Thirty-seven can be a great turning point, a passage from one phase of life to another. I had my first child at thirty-seven and lived to tell the tale. And then had a second child. Cher’s character Loretta Castorini in the 1987 film Moonstruck gets engaged again at thirty-seven. Several book reviewers remarked that thirty-seven in this day and age is not old anymore. Granted, there are considerations having children later in life, but thirty-seven doesn’t mean your ovaries are shriveled up or that you are crumpled and crippled and doomed to weeping and nibbling stale cookies until you die.

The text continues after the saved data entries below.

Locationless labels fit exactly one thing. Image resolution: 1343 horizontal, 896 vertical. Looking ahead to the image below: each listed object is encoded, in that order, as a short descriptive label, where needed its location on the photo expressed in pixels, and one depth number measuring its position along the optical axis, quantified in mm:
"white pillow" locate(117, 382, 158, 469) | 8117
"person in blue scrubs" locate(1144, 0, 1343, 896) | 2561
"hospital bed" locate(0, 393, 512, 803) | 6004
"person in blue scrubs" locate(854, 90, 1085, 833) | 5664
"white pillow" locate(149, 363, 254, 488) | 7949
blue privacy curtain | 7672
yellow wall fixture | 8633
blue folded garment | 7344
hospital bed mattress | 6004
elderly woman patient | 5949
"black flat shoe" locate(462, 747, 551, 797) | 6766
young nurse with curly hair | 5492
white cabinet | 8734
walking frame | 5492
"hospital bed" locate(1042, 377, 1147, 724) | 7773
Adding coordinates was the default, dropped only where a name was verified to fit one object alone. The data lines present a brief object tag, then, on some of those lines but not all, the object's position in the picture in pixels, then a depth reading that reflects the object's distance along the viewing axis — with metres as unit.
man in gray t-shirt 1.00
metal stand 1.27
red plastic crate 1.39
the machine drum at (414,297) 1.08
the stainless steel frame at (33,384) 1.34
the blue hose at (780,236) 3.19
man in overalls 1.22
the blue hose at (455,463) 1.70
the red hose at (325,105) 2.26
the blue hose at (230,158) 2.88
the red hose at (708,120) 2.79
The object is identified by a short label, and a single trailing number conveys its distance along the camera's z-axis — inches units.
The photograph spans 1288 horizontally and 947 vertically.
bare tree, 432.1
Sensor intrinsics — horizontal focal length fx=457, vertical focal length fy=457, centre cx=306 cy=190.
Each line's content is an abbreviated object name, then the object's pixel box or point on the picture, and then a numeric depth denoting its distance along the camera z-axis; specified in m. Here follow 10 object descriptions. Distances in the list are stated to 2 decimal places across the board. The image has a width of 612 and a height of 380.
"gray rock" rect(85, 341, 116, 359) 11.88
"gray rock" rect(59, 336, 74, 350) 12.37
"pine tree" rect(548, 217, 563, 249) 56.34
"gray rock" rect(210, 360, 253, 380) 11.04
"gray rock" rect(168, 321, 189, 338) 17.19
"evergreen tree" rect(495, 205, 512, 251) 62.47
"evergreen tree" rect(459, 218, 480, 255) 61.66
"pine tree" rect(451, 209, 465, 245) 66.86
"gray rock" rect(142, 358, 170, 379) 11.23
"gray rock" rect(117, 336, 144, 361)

Originally, I didn’t mean for this to be a rant regarding The Woman Upstairs, but it strikes a nerve, and I think the subtext is that life belongs to the living, not just to people under a certain age. I know women who married for their first time at 50. Lewis Lapham founded Laphams Quarterly at 72. Thomas Sowell published yet another book at 90; regardless of how one feels about his arguments, it’s still something. Sex lives can go on into your eighties, maybe longer. Funny stories about that, but maybe another time. Look up Grandmother Lovers on YouTube. Uh, moving on and finishing up…

Point is, if you’re not dead, you can probably still do it, whatever it may be. ‘Til next, keep reading, and don’t hold your breath until your next birthday!